● Kutipan Teks
"""

BANGLI, BALIPOST.com – Bendungan diantara tiga kabupaten yakni Bangli, Gianyar dan Badung, kabarnya akan mulai dikerjakan awal 2019. Khusus di Kabupaten Bangli, ada puluhan hektar lahan milik warga yang segera dibebaskan untuk pembangunan bendungan tersebut.
Perbekel Desa Bunutin Made Subrata saat dikonfirmasi Minggu (7/10) mengatakan, rencana pembangunan bendungan terbesar ini sudah mencuat cukup lama. Bendungan setinggi 62 meter itu sempat direncanakan dibangun tahun ini. Namun batal karena masih ada kendala terkait pendataan untuk pelepasan lahan.
Kabar terbaru yang didapat, pembangunan bendungan akan mulai dikerjakan awal 2019 mendatang. “Awal tahun mendatang dipastikan akan mulai dibangun,” ungkapnya.
Dikatakan Subrata, ada lima desa di tiga kabupaten yang akan terkena mega proyek pembangunan bendungan itu. Lima desa tersebut yakni Buahan Kaja di Kabupaten Gianyar seluas 10 hektar lebih, Belok Sidan di Kabupaten Badung seluas 13 hektar lebih, serta Desa Bunutin, Mengani, dan Langgahan di Kecamatan Kintamani, Bangli dengan luas masing-masing 11,5 hektar, 12 hektar dan 1,5 hektar.
Sesuai penjelasan yang didapatnya, bendungan yang akan dibangun diantara tiga kabupaten tersebut nantinya akan menjadi bendungan yang terbesar di Nusa Tenggara (Nusra). Bendungan tersebut dibangun untuk kepentingan irigasi dan air bersih di beberapa kabupaten. Selain itu bendungan tersebut juga ke depannya dirancang untuk pembangkit listrik tenaga air (PLTA).
Subrata mengatakan sejauh ini, rencana pembangunan bendungan itu masih dalam proses pembebasan lahan. Terkait hal itu pihaknya mengaku dalam waktu dekat akan segera mengumpulkan masyarakat di desanya untuk bertemu dengan BPN, Balai Wilayah Sungai (BWS) Nusa Penida dan pihak Pekerjaan Umum (PU).

"""

● Data Tercatat
"""

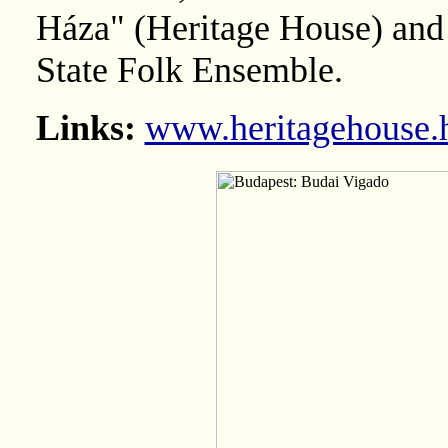
Háza" (Heritage House) and
State Folk Ensemble.
Links:
www.heritagehouse.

"""

● Ketentuan Latihan
(1) Berdasarkan teks tentang pembangunan bendungan, berapakah tinggi bendungan yang direncanakan itu?
(2) Ulangi dengan tepat bagian teks tentang pembangunan bendungan mulai dari "Sesuai penjelasan yang" sampai dengan "tenaga air (PLTA).", termasuk kedua bagian tersebut.
(3) Teruskan teks tentang pembangunan bendungan di Bangli, Gianyar, dan Badung setelah kalimat terakhirnya.
Materi tersebut diambil dari sumber yang berbeda dengan kutipan teks.

● Daftar Jawaban
(1) 62 meter.

(2)
Sesuai penjelasan yang didapatnya, bendungan yang akan dibangun diantara tiga kabupaten tersebut nantinya akan menjadi bendungan yang terbesar di Nusa Tenggara (Nusra). Bendungan tersebut dibangun untuk kepentingan irigasi dan air bersih di beberapa kabupaten. Selain itu bendungan tersebut juga ke depannya dirancang untuk pembangkit listrik tenaga air (PLTA).

(3)
Dalam pertemuan itu nantinya akan dilakukan pembahasan dan pendataan secara detail mengenai status kepemilikan lahan, luas lahan masing-masing warga yang akan terkena proyek, termasuk pendataan pohon dan bangunan fisik yang ada di atas lahan. “Pendataan ini terkait kompensasi yang akan diberikan dari pemerintah untuk masyarakat,” jelasnya.
Selanjutnya, setelah diadakan pertemuan di masing-masing desa, akan dilakukan pula rapat lanjutan dengan melibatkan seluruh desa yang wilayahnya terkena proyek. Rapat itu dilakukan untuk membahas biaya ganti rugi lahan secara bersama-sama agar tidak terjadi ketimpangan yang terlalu jauh antara satu wilayah dengan wilayah lainnya. “NJOP badung dan gianyar kan lumayan. Beda dengan Bangli. Jadi untuk itu perlu duduk bersama, biar nantinya tidak dikira pemerintah atau kami di desa yang main-main. Karena ini menyangkut uang yang lumayan besar. Ini riskan. banyak pihak yang memantau proses ini,” kata Subrata. (Dayu Swasrina/balipost)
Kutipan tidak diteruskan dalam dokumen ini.